Please print nothing but the lines from the one containing "9: (799, 328)" to the final line below, exactly, and no pictures.

Pixel coordinate tracking data:
★ ★ ★ ★ ★
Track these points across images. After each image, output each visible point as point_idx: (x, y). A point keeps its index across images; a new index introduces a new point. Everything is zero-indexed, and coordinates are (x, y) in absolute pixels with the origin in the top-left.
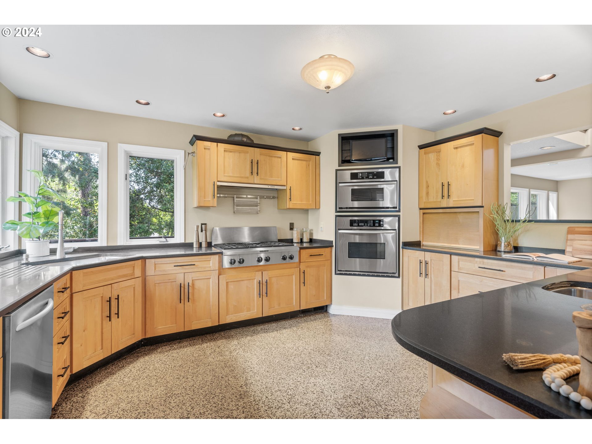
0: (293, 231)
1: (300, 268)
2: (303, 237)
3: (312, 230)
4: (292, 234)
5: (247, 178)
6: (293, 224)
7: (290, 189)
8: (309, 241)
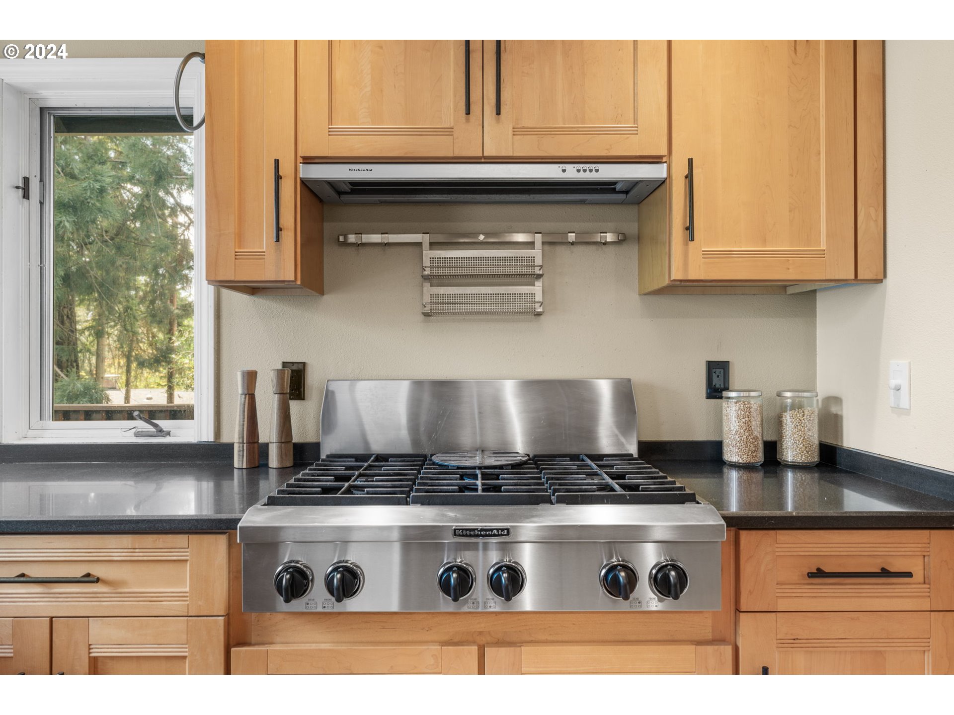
0: (724, 403)
1: (740, 644)
2: (780, 435)
3: (837, 400)
4: (719, 420)
5: (449, 131)
6: (723, 366)
7: (690, 177)
8: (816, 459)
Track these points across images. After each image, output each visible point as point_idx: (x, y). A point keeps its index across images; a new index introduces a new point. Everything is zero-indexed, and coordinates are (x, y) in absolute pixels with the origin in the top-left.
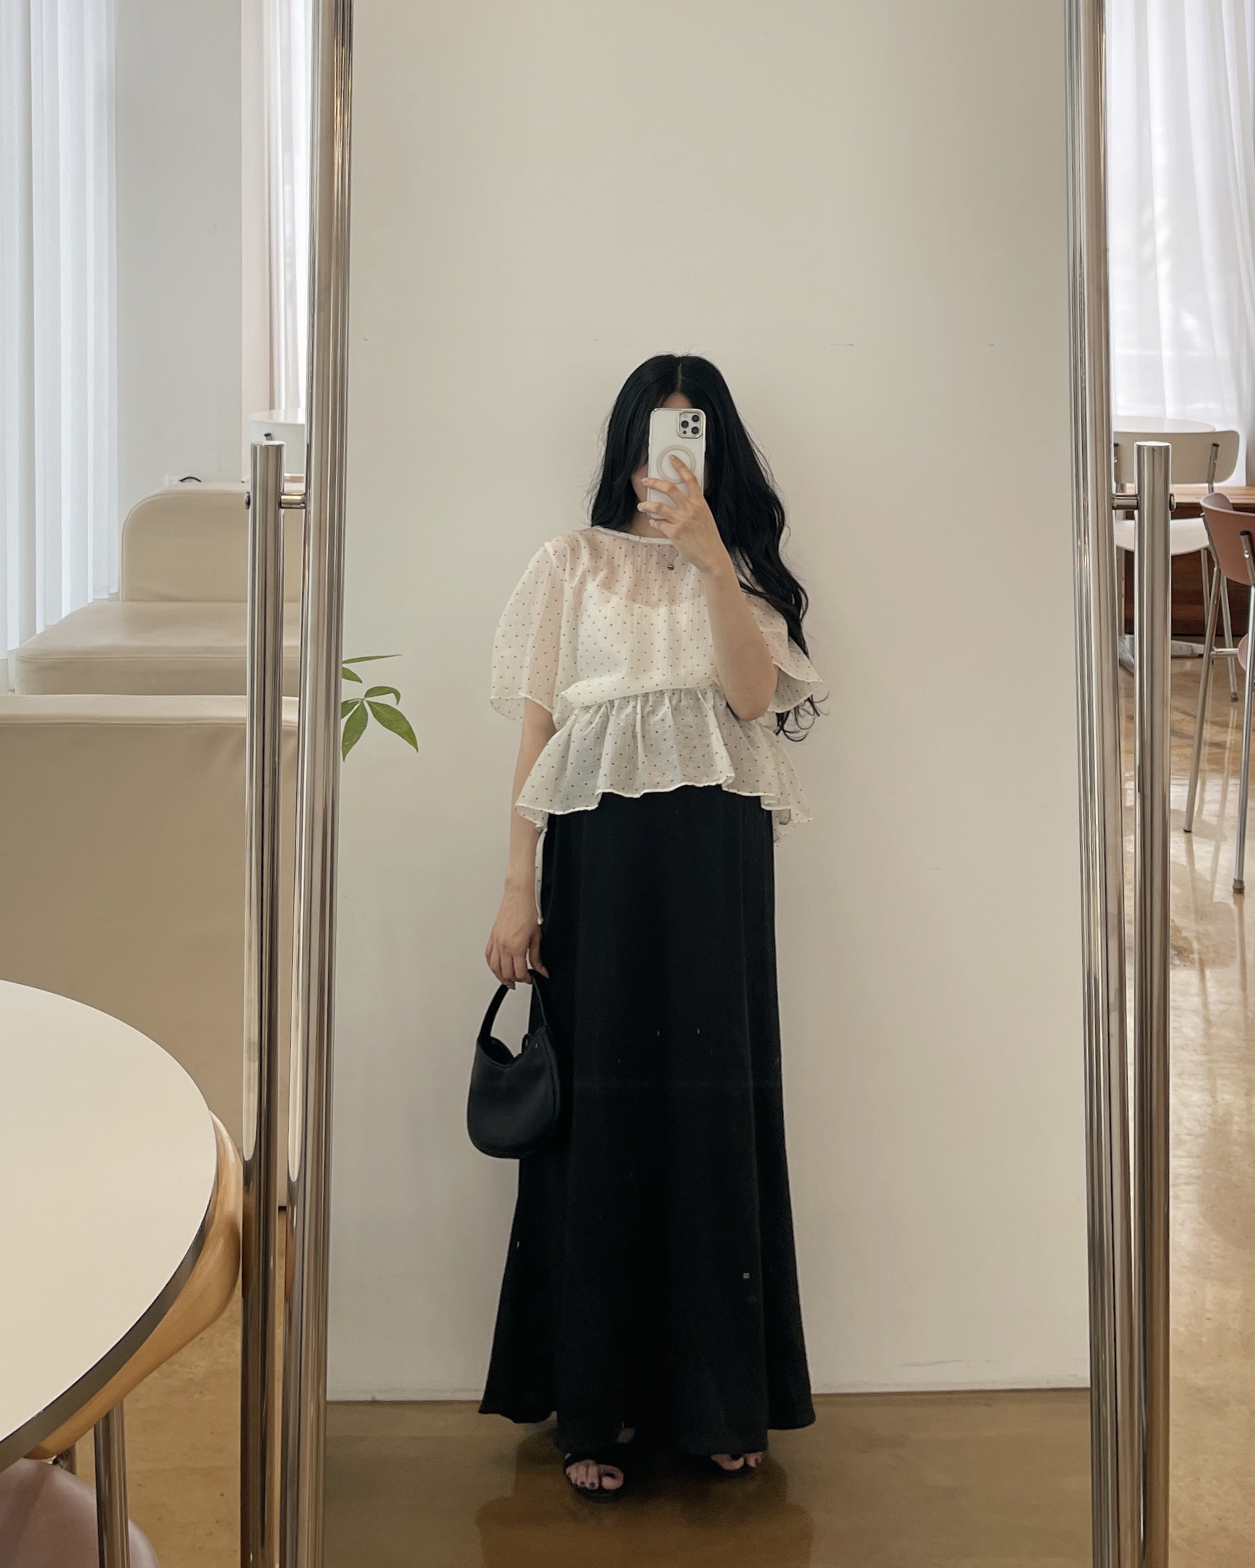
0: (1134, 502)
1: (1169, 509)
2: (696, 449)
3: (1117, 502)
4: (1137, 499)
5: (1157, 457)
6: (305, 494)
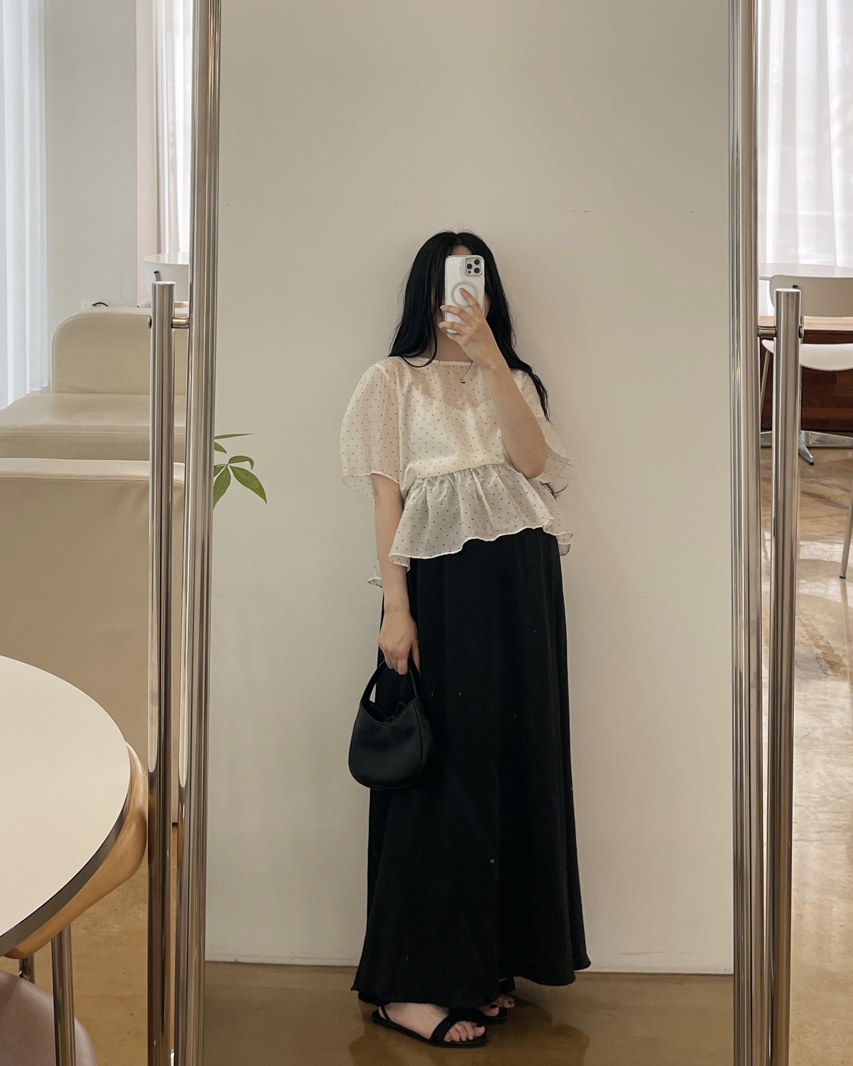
0: (774, 332)
1: (798, 337)
2: (479, 282)
3: (761, 331)
4: (775, 330)
5: (790, 299)
6: (189, 318)
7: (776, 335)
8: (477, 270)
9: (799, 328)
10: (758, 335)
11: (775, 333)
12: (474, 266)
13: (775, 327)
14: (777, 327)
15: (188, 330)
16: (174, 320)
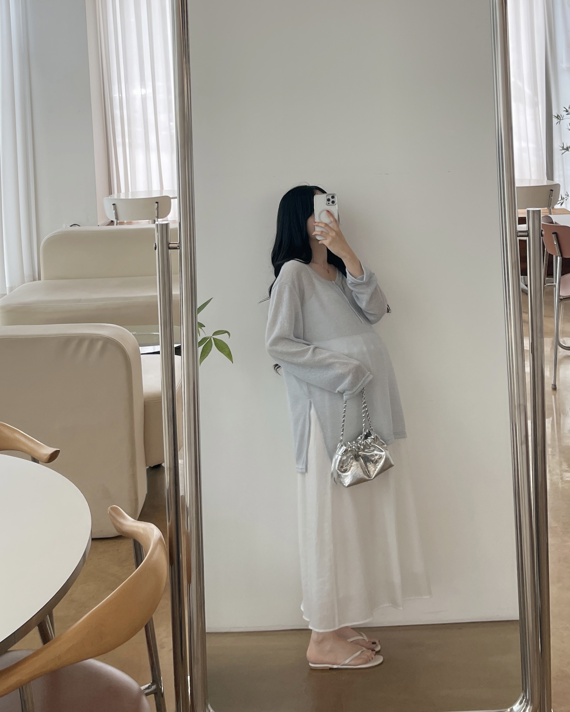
★ ★ ★ ★ ★
EXERCISE OUTPUT:
9: (799, 328)
10: (758, 335)
11: (775, 333)
12: (474, 266)
13: (775, 327)
14: (777, 327)
15: (188, 330)
16: (174, 320)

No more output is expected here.